PDTS KBS Kantongi Izin LK, Wali Kota Surabaya: Satwa Harus Dicarikan Pasangan

Surabaya, koranmemo.com – Perusahaan Daerah Taman Satwa Kebun Binatang Surabaya (PDTS KBS) resmi mengantongi izin lembaga konservasi (LK) dari Kementerian Lingkungan Hidup dan Kehutanan Republik Indonesia.

Izin Lembaga Konservasi tersebut tertuang dalam surat Keputusan (SK) Menteri Lingkungan Hidup dan Kehutanan nomor SK.340/Menlhk/Setjen/KSA.2/5/2019 dan diserahkan oleh Direktorat Jenderal (Dirjen) Konservasi Sumber Daya Alam dan Ekosistem (KSDA) Kementerian Lingkungan Hidup dan Kehutanan, Wiratno yang diterima langsung oleh Wali Kota Surabaya, Tri Rismaharini berada di rumah dinas kediaman Wali Kota, Jalan Sedap Malam Surabaya, hingga dilanjutkan dengan buka puasa bersama para awak media, Jum’at (17/5), malam.
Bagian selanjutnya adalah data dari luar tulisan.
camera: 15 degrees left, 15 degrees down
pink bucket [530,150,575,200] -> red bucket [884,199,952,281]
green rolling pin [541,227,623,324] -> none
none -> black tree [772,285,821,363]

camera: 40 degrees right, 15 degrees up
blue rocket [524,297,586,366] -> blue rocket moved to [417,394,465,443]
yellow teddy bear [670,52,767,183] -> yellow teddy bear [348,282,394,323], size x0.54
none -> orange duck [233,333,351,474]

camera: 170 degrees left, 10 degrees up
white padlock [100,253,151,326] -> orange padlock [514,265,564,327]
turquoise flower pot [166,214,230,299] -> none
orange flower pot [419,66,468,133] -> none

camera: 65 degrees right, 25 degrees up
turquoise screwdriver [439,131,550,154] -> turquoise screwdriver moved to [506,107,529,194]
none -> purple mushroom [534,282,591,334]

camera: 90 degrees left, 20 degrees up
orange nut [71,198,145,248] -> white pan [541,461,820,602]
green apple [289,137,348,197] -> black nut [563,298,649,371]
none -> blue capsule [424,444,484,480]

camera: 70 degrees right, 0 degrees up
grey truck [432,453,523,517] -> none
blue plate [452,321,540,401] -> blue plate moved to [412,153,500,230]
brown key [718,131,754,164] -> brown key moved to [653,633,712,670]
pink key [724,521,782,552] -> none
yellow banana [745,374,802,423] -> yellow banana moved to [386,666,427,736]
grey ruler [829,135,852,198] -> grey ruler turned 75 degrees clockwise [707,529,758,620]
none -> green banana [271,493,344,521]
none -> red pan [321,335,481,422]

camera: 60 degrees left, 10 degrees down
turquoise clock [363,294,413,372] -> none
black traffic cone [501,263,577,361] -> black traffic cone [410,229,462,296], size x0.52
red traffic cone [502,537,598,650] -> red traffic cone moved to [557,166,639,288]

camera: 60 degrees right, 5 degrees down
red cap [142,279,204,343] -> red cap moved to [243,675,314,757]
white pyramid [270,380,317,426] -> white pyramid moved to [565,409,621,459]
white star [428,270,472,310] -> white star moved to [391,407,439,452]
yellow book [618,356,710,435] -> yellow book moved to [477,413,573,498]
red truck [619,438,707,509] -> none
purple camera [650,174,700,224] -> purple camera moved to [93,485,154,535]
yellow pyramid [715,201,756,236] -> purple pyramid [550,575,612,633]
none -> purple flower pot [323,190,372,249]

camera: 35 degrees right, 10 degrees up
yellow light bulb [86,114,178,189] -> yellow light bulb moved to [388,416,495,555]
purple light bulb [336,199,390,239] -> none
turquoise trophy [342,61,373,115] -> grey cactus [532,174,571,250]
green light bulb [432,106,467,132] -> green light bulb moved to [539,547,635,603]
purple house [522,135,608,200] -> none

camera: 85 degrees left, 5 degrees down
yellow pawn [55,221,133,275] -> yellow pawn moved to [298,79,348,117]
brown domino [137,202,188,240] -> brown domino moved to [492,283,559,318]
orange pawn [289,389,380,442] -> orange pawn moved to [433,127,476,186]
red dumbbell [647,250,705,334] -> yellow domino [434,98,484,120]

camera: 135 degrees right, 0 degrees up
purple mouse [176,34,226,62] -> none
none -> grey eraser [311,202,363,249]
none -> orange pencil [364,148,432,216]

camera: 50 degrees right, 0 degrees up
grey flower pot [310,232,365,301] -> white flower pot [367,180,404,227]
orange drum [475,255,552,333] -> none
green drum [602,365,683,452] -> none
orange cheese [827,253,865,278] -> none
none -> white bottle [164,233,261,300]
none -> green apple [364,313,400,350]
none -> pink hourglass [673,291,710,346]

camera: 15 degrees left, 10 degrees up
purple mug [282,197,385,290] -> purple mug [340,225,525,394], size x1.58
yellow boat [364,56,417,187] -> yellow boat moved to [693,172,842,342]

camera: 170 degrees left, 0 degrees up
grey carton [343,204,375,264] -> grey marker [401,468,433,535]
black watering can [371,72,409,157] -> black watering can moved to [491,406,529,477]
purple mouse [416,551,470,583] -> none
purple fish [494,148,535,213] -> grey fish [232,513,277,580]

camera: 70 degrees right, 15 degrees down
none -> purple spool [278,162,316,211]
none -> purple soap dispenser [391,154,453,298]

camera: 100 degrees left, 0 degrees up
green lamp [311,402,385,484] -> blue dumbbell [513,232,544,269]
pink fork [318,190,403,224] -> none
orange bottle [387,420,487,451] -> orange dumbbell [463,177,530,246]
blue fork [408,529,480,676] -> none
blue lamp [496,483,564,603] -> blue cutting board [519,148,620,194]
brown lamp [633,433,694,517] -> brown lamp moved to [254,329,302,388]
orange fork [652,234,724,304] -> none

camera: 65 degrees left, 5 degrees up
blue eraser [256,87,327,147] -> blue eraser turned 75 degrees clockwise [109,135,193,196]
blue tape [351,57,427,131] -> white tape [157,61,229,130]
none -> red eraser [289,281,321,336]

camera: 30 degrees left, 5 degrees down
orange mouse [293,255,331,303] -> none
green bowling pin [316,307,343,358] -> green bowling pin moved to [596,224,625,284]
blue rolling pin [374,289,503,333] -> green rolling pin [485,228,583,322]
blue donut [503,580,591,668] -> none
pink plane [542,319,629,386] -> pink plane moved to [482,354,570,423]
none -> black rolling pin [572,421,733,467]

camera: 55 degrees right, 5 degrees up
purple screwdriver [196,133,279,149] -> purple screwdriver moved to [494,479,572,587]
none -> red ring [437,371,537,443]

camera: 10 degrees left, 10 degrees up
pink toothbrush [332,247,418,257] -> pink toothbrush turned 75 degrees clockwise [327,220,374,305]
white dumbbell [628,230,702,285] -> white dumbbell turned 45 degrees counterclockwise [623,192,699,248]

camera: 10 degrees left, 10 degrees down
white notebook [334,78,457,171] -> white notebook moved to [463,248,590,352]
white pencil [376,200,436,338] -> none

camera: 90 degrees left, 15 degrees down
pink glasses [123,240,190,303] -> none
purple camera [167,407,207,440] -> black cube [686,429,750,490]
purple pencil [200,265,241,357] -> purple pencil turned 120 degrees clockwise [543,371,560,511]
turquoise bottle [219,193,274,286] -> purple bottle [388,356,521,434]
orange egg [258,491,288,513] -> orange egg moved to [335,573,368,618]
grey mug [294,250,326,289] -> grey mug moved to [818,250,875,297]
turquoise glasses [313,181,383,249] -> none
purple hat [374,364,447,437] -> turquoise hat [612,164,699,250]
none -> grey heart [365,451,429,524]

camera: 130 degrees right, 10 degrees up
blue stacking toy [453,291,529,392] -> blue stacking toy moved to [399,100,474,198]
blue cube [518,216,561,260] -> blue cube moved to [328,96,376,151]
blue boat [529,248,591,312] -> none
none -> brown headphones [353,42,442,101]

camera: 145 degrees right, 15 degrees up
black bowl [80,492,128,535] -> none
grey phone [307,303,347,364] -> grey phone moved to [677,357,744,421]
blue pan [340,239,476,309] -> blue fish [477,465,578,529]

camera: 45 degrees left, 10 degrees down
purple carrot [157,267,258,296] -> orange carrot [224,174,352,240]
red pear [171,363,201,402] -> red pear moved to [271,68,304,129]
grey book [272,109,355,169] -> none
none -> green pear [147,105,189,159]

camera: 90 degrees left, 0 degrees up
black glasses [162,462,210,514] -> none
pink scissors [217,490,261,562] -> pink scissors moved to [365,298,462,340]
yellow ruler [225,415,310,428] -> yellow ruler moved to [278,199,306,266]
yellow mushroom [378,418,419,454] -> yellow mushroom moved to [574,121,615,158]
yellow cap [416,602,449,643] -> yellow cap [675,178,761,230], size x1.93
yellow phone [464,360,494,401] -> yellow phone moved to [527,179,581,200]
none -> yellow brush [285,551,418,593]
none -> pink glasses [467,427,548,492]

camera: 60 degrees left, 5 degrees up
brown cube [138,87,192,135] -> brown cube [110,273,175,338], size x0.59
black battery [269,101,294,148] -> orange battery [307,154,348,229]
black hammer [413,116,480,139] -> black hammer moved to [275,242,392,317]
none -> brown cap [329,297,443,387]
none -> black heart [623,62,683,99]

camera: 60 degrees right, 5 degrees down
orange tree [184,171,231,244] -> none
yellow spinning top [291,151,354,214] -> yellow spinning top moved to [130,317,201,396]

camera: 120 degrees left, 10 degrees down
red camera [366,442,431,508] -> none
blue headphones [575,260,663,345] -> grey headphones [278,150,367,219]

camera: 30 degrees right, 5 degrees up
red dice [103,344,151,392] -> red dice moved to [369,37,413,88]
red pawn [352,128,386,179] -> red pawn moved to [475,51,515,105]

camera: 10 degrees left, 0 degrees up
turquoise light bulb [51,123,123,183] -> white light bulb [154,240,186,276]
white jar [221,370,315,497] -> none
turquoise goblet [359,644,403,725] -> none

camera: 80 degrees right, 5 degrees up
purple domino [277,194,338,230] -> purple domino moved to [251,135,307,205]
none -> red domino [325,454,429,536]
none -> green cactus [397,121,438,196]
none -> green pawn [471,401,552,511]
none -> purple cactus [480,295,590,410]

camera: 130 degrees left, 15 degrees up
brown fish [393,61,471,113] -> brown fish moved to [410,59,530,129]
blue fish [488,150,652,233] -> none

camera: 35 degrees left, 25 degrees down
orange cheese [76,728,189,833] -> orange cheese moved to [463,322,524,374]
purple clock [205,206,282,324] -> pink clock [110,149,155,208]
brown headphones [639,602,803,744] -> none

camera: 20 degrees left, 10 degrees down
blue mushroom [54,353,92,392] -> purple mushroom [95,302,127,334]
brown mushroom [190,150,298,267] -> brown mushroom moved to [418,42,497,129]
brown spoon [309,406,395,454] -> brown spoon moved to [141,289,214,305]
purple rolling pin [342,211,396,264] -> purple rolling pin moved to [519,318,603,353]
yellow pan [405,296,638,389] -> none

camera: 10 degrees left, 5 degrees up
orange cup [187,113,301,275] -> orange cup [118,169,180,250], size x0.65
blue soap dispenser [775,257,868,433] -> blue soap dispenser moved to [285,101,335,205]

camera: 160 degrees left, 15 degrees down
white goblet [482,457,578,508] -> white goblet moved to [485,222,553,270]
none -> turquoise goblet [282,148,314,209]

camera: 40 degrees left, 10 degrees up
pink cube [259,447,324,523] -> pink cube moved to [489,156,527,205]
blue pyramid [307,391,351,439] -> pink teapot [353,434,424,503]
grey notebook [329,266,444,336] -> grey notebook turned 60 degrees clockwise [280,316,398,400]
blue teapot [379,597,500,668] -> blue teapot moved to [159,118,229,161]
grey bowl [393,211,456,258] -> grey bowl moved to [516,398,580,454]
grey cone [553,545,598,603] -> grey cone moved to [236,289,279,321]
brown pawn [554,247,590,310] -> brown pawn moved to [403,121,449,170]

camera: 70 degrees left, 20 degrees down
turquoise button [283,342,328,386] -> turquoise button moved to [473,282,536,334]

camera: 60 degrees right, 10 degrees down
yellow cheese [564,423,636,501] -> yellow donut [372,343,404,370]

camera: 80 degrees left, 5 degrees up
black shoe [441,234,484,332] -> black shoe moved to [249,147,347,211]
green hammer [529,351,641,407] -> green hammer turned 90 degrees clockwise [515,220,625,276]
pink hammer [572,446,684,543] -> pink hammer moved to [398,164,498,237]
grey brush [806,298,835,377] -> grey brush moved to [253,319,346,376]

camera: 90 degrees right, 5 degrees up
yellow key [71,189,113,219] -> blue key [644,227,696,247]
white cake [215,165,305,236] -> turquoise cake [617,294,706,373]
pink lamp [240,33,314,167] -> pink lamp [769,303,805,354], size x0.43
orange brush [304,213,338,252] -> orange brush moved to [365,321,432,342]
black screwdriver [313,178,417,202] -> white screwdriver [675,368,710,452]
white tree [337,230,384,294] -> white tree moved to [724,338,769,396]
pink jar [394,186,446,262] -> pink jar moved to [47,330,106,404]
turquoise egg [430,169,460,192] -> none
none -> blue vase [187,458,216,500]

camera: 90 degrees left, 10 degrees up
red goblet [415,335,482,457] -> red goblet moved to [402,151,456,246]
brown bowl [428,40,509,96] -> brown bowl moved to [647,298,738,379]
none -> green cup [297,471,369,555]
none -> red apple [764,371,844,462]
Wiratno menyampaikan hal itu merupakan momen bersejarah bagi PDTS KBS apalagi, Kebun Binatang Surabaya (KBS) ini merupakan salah satu ikon yang sangat dibanggakan oleh masyarakat Kota Surabaya dan sekitarnya.

“Jadi begini saya asli orang Tulungagung, dan dulu waktu masa kecil kalau liburan selalu ke KBS, karena menjadi ikon Surabaya,” ujarnya.

Disampaikan, pemegang Izin Lembaga Konservasi berhak memperoleh koleksi jenis tumbuhan atau satwa liar sesuai ketentuan peraturan perundang-undangan. Dan memanfaatkan hasil pengembangbiakan tumbuhan atau satwa liar sesuai ketentuan peraturan perundang-undangan.

Serta selain itu lanjutnya, bisa bekerjasama dengan lembaga konservasi lain di dalam maupun di luar negeri antara lain untuk pengembangan ilmu pengetahuan, tukar menukar jenis tumbuhan dan satwa liar, peragaan dan peminjaman satwa liar dilindungi ke luar negeri untuk kepentingan pengembangbiakan sesuai ketentuan peraturan perundang-undangan dan juga hak-hak lainnya.

“Jadi maka setelah ini bisa mengelola satwa, bisa tukar menukar satwa. Kewajibannya yaitu menyejahterakan satwa. Misal burung, dari segi perawatan kandang harus cukup sehingga bisa terbang. Keputusan izin ini ditandatangani langsung oleh Menteri Lingkungan Hidup dan Kehutanan RI Ibu Siti Nurbaya pada 14 Mei 2019 lalu,” terang Wiratno.

Disisi lain, pihaknya berharap setelah ini unsur pendidikan di KBS bisa lebih bagus lagi. Bahkan, apalagi satwa di KBS banyak yang berasal dari hampir seluruh Indonesia.

“KBS sendiri kan punya sebanyak 146 Komodo, sehingga potensi pengelolaan Komodo ke depannya bisa menjadi kebanggan nasional, karena tukar menukar Komodo harus mendapat izin dari Presiden RI,” imbuh Wiratno.

Sementara Tri Rismaharini Wali Kota Surabaya menuturkan setelah mendapatkan izin maka, KBS bisa lebih fleksibel dalam mengelola, baik dari penggunaan uang, dan pembangunan, serta yang terutama untuk kesejahteraan satwa.

“Jadi begini Kemarinnya itu saya agak takut, kita bertandang cek ke Kebun Bintang Surabaya (KBS) mau untuk perbaiki kandang saja ada semacam yang menakut-nakuti dan sekarang dengan izin konservasi maka tidak ada alasan lagi bagi PDTS KBS untuk tidak melakukan perbaikan kualitas menjadi lebih baik lagi,” bebernya.

Dikatakan untuk yang paling utama harus dilakukan perbaikan setelah ini adalah kandang-kandang satwa. Bahkan, saya berharap satwa yang sendirian seperti, Zebra dan Singa harus dicarikan pasangan.

“Nanti itu dari kesejahteraan binatang akan lebih baik karena PDTS KBS bisa menjalankan berbagai program dengan maksimal dan bisa membuat lingkungan sekitar agar lebih baik,” tegasnya.